La prise de 50 à 100 mg de vitamine B3 sous la forme de niacinamide ou de niacine à dissolution progressive peut grandement aider à améliorer les symptômes liés au syndrome métabolique.
ZINC
L’administration orale de zinc a aussi démontré des effets très positifs en ce qui concerne le syndrome métabolique.
MAGNÉSIUM
Je me permets de terminer avec le magnésium, l’un des minéraux les plus importants et pourtant le plus carencé dans notre alimentation nord-américaine. Un nombre important d’études suggèrent que le magnésium joue un rôle clé dans la sensibilité à l’insuline. Plusieurs études ont démontré qu’il y a une corrélation inverse entre la consommation de magnésium et le syndrome métabolique. Certaines études suggèrent que les jeunes adultes ayant un niveau de magnésium alimentaire plus élevé sont moins à risque de développer le syndrome métabolique. Une autre étude a souligné qu’il y a une corrélation inverse entre la consommation de magnésium et l’inflammation systémique ainsi que la fréquence du syndrome métabolique chez les femmes de 50 ans et plus.

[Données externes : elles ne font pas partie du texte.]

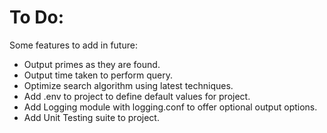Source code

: # To Do:
Some features to add in future:
- Output primes as they are found.
- Output time taken to perform query.
- Optimize search algorithm using latest techniques.
- Add .env to project to define default values for project.
- Add Logging module with logging.conf to offer optional output options.
- Add Unit Testing suite to project.
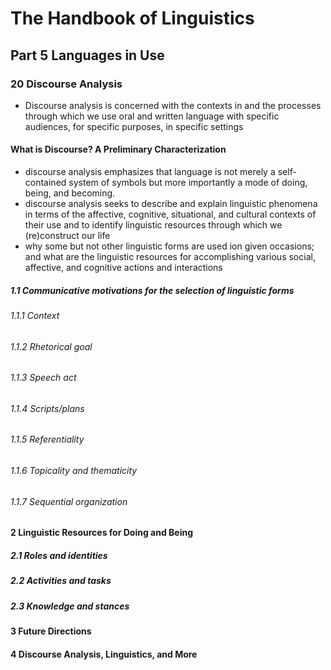 # The Handbook of Linguistics
## Part 5 Languages in Use
### 20 Discourse Analysis
+ Discourse analysis is concerned with the contexts in and the processes through which we use oral and written language with specific audiences, for specific purposes, 
in specific settings
#### What is Discourse? A Preliminary Characterization
+ discourse analysis emphasizes that language is not merely a self-contained system of symbols but more importantly a mode of doing, being, and becoming.
+ discourse analysis seeks to describe and explain linguistic phenomena in terms of the affective, cognitive, situational, and cultural contexts of their use and to identify linguistic resources through which we (re)construct our life
+ why some but not other linguistic forms are used ion given occasions; and what are the linguistic resources for accomplishing various social, affective, and cognitive actions and interactions
##### 1.1 Communicative motivations for the selection of linguistic forms
###### 1.1.1 Context
###### 1.1.2 Rhetorical goal
###### 1.1.3 Speech act
###### 1.1.4 Scripts/plans
###### 1.1.5 Referentiality
###### 1.1.6 Topicality and thematicity 
###### 1.1.7 Sequential organization
#### 2 Linguistic Resources for Doing and Being
##### 2.1 Roles and identities  
##### 2.2  Activities and tasks
##### 2.3  Knowledge and stances
#### 3 Future Directions 
#### 4 Discourse Analysis, Linguistics, and More 
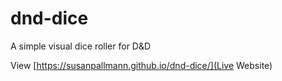 # dnd-dice
A simple visual dice roller for D&amp;D

View [https://susanpallmann.github.io/dnd-dice/](Live Website)
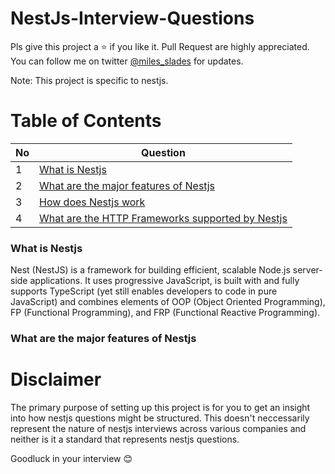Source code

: # NestJs-Interview-Questions

Pls give this project a :star: if you like it. Pull Request are highly appreciated. You can follow me on twitter [@miles_slades](https://twitter.com/miles_slades) for updates.

Note: This project is specific to nestjs.

# Table of Contents

| No  | Question                                                                                              |
| --- | ----------------------------------------------------------------------------------------------------- |
| 1   | [What is Nestjs](#what-is-nestjs)                                                                     |
| 2   | [What are the major features of Nestjs](#what-are-the-major-features-of-nestjs)                       |
| 3   | [How does Nestjs work](#How-does-nestjs-work)                                                         |
| 4   | [What are the HTTP Frameworks supported by Nestjs](#What-are-the-HTTP-Frameworks-supported-by-Nestjs) |

### What is Nestjs

Nest (NestJS) is a framework for building efficient, scalable Node.js server-side applications. It uses progressive JavaScript, is built with and fully supports TypeScript (yet still enables developers to code in pure JavaScript) and combines elements of OOP (Object Oriented Programming), FP (Functional Programming), and FRP (Functional Reactive Programming).

### What are the major features of Nestjs

# Disclaimer

The primary purpose of setting up this project is for you to get an insight into how nestjs questions might be structured. This doesn't neccessarily represent the nature of nestjs interviews across various companies and neither is it a standard that represents nestjs questions.

Goodluck in your interview :blush:
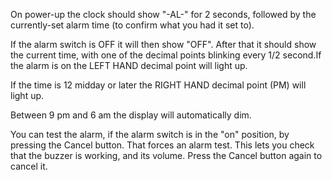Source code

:On power-up the clock should show "-AL-" for 2 seconds, followed by the currently-set alarm time (to confirm what you had it set to).

If the alarm switch is OFF it will then show "OFF". After that it should show the current time, with one of the decimal points blinking every 1/2 second.If the alarm is on the LEFT HAND decimal point will light up.

If the time is 12 midday or later the RIGHT HAND decimal point (PM) will light up.

Between 9 pm and 6 am the display will automatically dim.

You can test the alarm, if the alarm switch is in the "on" position, by pressing the Cancel button. That forces an alarm test. This lets you check that the buzzer is working, and its volume. Press the Cancel button again to cancel it.
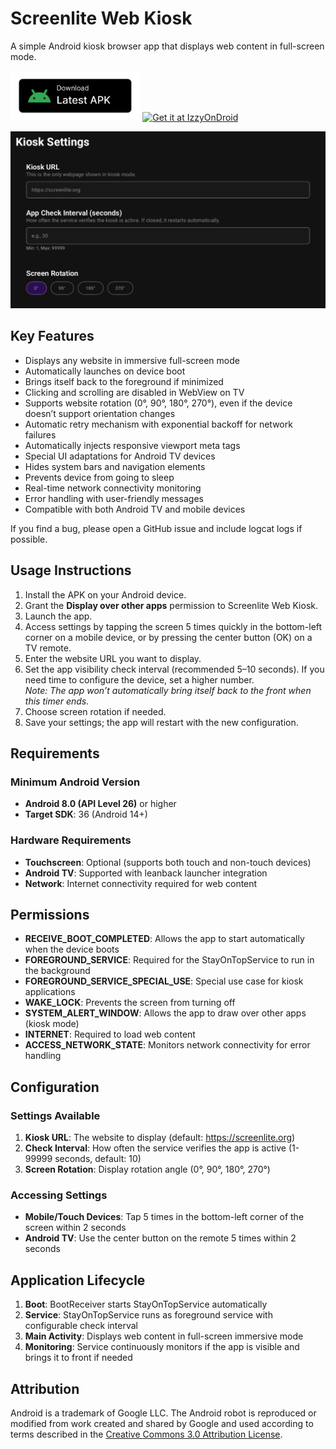 # Screenlite Web Kiosk

A simple Android kiosk browser app that displays web content in full-screen mode.

[<img src="./docs/media/get_apk.png" height="80" alt="Get APK">](https://github.com/screenlite/web-kiosk/releases/download/v0.0.5/screenlite-web-kiosk-v0-0-5.apk)
[<img src="https://gitlab.com/IzzyOnDroid/repo/-/raw/master/assets/IzzyOnDroid.png" height="80" alt="Get it at IzzyOnDroid">](https://apt.izzysoft.de/packages/org.screenlite.webkiosk)

![preview](./docs/media/image.png)

## Key Features
- Displays any website in immersive full-screen mode
- Automatically launches on device boot
- Brings itself back to the foreground if minimized
- Clicking and scrolling are disabled in WebView on TV
- Supports website rotation (0°, 90°, 180°, 270°), even if the device doesn’t support orientation changes
- Automatic retry mechanism with exponential backoff for network failures
- Automatically injects responsive viewport meta tags
- Special UI adaptations for Android TV devices
- Hides system bars and navigation elements
- Prevents device from going to sleep
- Real-time network connectivity monitoring
- Error handling with user-friendly messages
- Compatible with both Android TV and mobile devices

If you find a bug, please open a GitHub issue and include logcat logs if possible.

## Usage Instructions

1. Install the APK on your Android device.  
2. Grant the **Display over other apps** permission to Screenlite Web Kiosk.  
3. Launch the app.  
4. Access settings by tapping the screen 5 times quickly in the bottom-left corner on a mobile device, or by pressing the center button (OK) on a TV remote.  
5. Enter the website URL you want to display.  
6. Set the app visibility check interval (recommended 5–10 seconds). If you need time to configure the device, set a higher number.  
   *Note: The app won’t automatically bring itself back to the front when this timer ends.*  
7. Choose screen rotation if needed.  
8. Save your settings; the app will restart with the new configuration.

## Requirements

### Minimum Android Version
- **Android 8.0 (API Level 26)** or higher  
- **Target SDK**: 36 (Android 14+)

### Hardware Requirements
- **Touchscreen**: Optional (supports both touch and non-touch devices)  
- **Android TV**: Supported with leanback launcher integration  
- **Network**: Internet connectivity required for web content

## Permissions

- **RECEIVE_BOOT_COMPLETED**: Allows the app to start automatically when the device boots  
- **FOREGROUND_SERVICE**: Required for the StayOnTopService to run in the background  
- **FOREGROUND_SERVICE_SPECIAL_USE**: Special use case for kiosk applications  
- **WAKE_LOCK**: Prevents the screen from turning off  
- **SYSTEM_ALERT_WINDOW**: Allows the app to draw over other apps (kiosk mode)  
- **INTERNET**: Required to load web content  
- **ACCESS_NETWORK_STATE**: Monitors network connectivity for error handling

## Configuration

### Settings Available
1. **Kiosk URL**: The website to display (default: https://screenlite.org)  
2. **Check Interval**: How often the service verifies the app is active (1-99999 seconds, default: 10)  
3. **Screen Rotation**: Display rotation angle (0°, 90°, 180°, 270°)

### Accessing Settings
- **Mobile/Touch Devices**: Tap 5 times in the bottom-left corner of the screen within 2 seconds
- **Android TV**: Use the center button on the remote 5 times within 2 seconds  

## Application Lifecycle
1. **Boot**: BootReceiver starts StayOnTopService automatically  
2. **Service**: StayOnTopService runs as foreground service with configurable check interval  
3. **Main Activity**: Displays web content in full-screen immersive mode  
4. **Monitoring**: Service continuously monitors if the app is visible and brings it to front if needed  

## Attribution

Android is a trademark of Google LLC. The Android robot is reproduced or modified from work created and shared by Google and used according to terms described in the [Creative Commons 3.0 Attribution License](https://creativecommons.org/licenses/by/3.0/).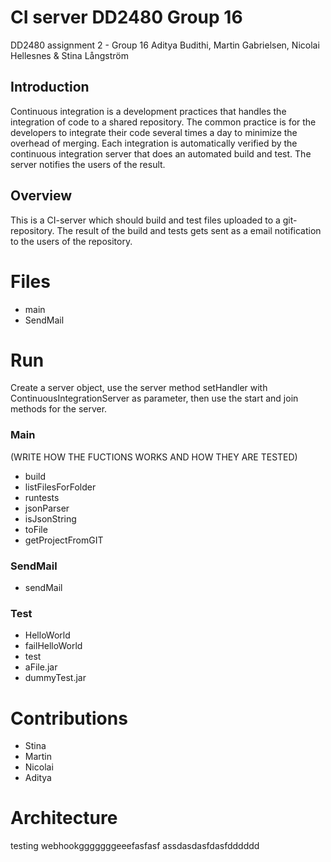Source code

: # CI server DD2480 Group 16

DD2480 assignment 2 - Group 16 Aditya Budithi, Martin Gabrielsen, Nicolai Hellesnes & Stina Långström

## Introduction

Continuous integration is a development practices that handles the integration of code to a shared repository. The common practice is for the developers to integrate their code several times a day to minimize the overhead of merging. Each integration is automatically verified by the continuous integration server that does an automated build and test. The server notifies the users of the result.

## Overview

This is a CI-server which should build and test files uploaded to a git-repository. The result of the build and tests gets sent as a email notification to the users of the repository.

# Files

 - main
 - SendMail

# Run

Create a server object, use the server method setHandler with ContinuousIntegrationServer as parameter, then use the start and join methods for the server.

### Main

(WRITE HOW THE FUCTIONS WORKS AND HOW THEY ARE TESTED)
- build
- listFilesForFolder
- runtests
- jsonParser
- isJsonString
- toFile
- getProjectFromGIT

### SendMail

- sendMail

### Test

- HelloWorld
- failHelloWorld
- test
- aFile.jar
- dummyTest.jar

# Contributions

 - Stina
 - Martin 
 - Nicolai
 - Aditya

# Architecture
testing webhookgggggggeeefasfasf
assdasdasfdasfdddddd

La prise de 125 à 150 mg de magnésium matin et soir peut aussi être très utile dans un programme dont le but est de prévenir ou de corriger le syndrome métabolique.
Alimentation
Sur le plan alimentaire, plusieurs facteurs jouent un rôle dans la prévention ou l’élimination de divers paramètres associés au syndrome métabolique. En voici quelques-uns.
Réduisez ou éliminez les sucres simples. Gardez votre consommation de sucres simples pour les occasions spéciales (anniversaires, fêtes, etc.).
Réduisez votre consommation d’alcool à une consommation par jour, en moyenne, ou moins.
Assurez-vous d’avoir des protéines (animales ou végétales) à tous les repas. Consommez des légumes au moins deux fois par jour.
Assurez-vous d’avoir une quantité appréciable de fibres végétales dans votre régime quotidien.
CONCLUSION
Le syndrome métabolique ou syndrome X pose une menace réelle. Heureusement, il est possible de l’éviter et même de le renverser. La seule entrave à une gestion efficace et saine de ce syndrome est notre volonté. Eh oui, il faut prioriser notre santé et se prendre en main. Ces mêmes ajustements de vie qui aident par rapport au syndrome métabolique sont aussi ceux qui aident à réduire les risques de cancer. C’est à nous de choisir.
RÉFÉRENCES
Disponibles à la demande du lecteur.